HANNITY: So far, both the suspects and victims have all been connected to Mexican border crimes.

ROBERTS: There's so many human smugglers coming up here with their contraband, their human cargo, and also the drug activities involved, too. There's a large amount of — we'll call it illegal cash here in the valley. A lot. And there are people that want that cash. And what they're doing is they're going to extort that from other bad guys.

HANNITY: All the crimes have one thing in common: severe brutality.

LT. LAURI BURGETT, PHOENIX POLICE DEPARTMENT VIOLENT CRIMES BUREAU: We have seen acts of violence here that are very extreme. They're held and tortured for a week, and sometimes shot.

ROBERTS: We've had people murdered like in the house back over here. We've also had people who have gone through phenomenal events of torture that you only think come out of a Hollywood movie.

BURGETT: When they make those ransom calls, you can hear them on the other end of the phone, you know, engaging in some act of violence with them. Sometimes they're hitting them. You can hear the kidnap victim kind of screaming for help.

ROBERTS: We've had people electrocuted. We've had people sodomized. We've had people had appendages cut off. It's hard to imagine that there are people in society that will do this and really do it without even — without even caring. But if you look at the atrocities that are actually occurring in Mexico, it's not hard to believe.

"MARIA," KIDNAP VICTIM'S WIFE (THROUGH TRANSLATOR): Four people came into my house. They were armed, and they took my husband against his will. And it was terrible, because my children were there.

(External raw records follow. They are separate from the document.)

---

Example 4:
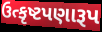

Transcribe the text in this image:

ઉત્કૃષ્ટપણારૂપ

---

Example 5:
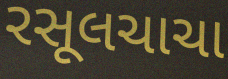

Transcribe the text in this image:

રસૂલચાચા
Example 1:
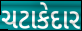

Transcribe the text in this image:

ચટાકેદાર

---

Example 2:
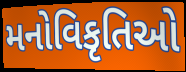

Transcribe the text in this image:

મનોવિકૃતિઓ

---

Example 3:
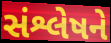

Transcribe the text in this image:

સંશ્લેષને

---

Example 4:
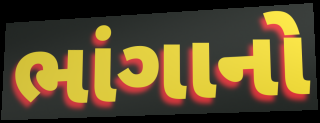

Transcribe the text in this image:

ભાંગાનો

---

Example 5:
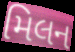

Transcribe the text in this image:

મિલન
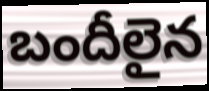
బందీలైన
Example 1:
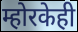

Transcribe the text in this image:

म्होरकेही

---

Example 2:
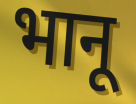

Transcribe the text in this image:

भानू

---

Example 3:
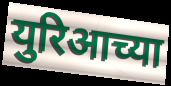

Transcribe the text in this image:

युरिआच्या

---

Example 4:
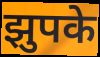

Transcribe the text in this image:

झुपके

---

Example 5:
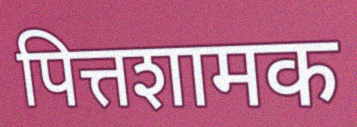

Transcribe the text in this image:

पित्तशामक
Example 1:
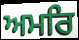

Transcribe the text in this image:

ਅਮਰਿ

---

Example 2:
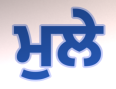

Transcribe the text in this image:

ਮੁਲੇ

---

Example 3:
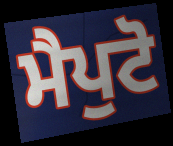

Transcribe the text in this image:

ਮੈਪੁਟੋ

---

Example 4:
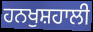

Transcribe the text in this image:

ਹਨਖੁਸ਼ਹਾਲੀ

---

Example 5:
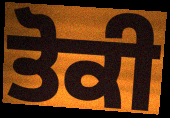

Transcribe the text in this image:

ਤੋਕੀ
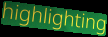
highlighting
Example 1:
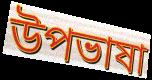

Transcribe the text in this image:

উপভাষা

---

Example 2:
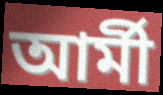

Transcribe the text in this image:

What began was like a nightmare, based on his calling. They started making threats, telling us not to call the police. He was tortured, he was threatened. He was beaten. Each call I had to hear him screaming.

People think that this kidnapping just happens and then it's over. But it's not: it's something that lasts for the last of your life.

HANNITY: Phoenix detective Al Richards sees an alarming trend in the human smuggling world.

AL RICHARD, DETECTIVE, PHOENIX POLICE DEPARTMENT: We have groups of illegal aliens that contract with smugglers in Mexico to be brought all over the United States. What they don't realize is they're bought and sold as they make their way to Phoenix.

When they get to a drop house in Phoenix, a drop house operator starts extorting them for more money. And they'll keep them in houses like this until they can pay.

HANNITY: Inside the drop houses, the kidnappers remove the shoes and clothes of their captives, making it harder for them to escape.

RICHARD: In this house, there was over 60 people, and they were being tortured and threatened to make them pay.

There was a 12-year-old girl that was in the group. Her mother was threatened that her daughter would be raped and tortured. And the suspects repeatedly told her, "How much is your daughter's life worth?"

We found a room underneath the stairwell which was being used as an extortion room. There was a single chair, multiple phones, a baseball bat, and people would be brought into that room and threatened while they called their family members, asking for anyone to send money.

Instead of trying to develop the smuggling routes and contacts in Mexico, we have what's called bacadoras (ph) which are take-down men that will seek out houses like this, and they'll go them to do a home invasion to steal the human cargo.

They don't have the best intelligence, so they may think they're going after this house, but they hit the next-door neighbor instead. So you have six arms men kicking down your door, looking to steal illegal aliens.

This isn't just on a residential street. You can be going down the freeway at 65 miles an hour. And they're going to confront you at gunpoint. They'll force the vehicle off the road, and they'll kidnap people out of the vehicle and take them to a house and extort them.

HANNITY: The spiral of violence continues from south of the border. To the streets of American cities, forever changing those in its path.

"MARIA": It invades your life. It stays with you for the rest of your life. It stays with you the rest of your life, and it's horrible.

(END VIDEOTAPE)

HANNITY: So will anyone challenge Miss Napolitano, considering she is responsible now for keeping us safe? Frightening.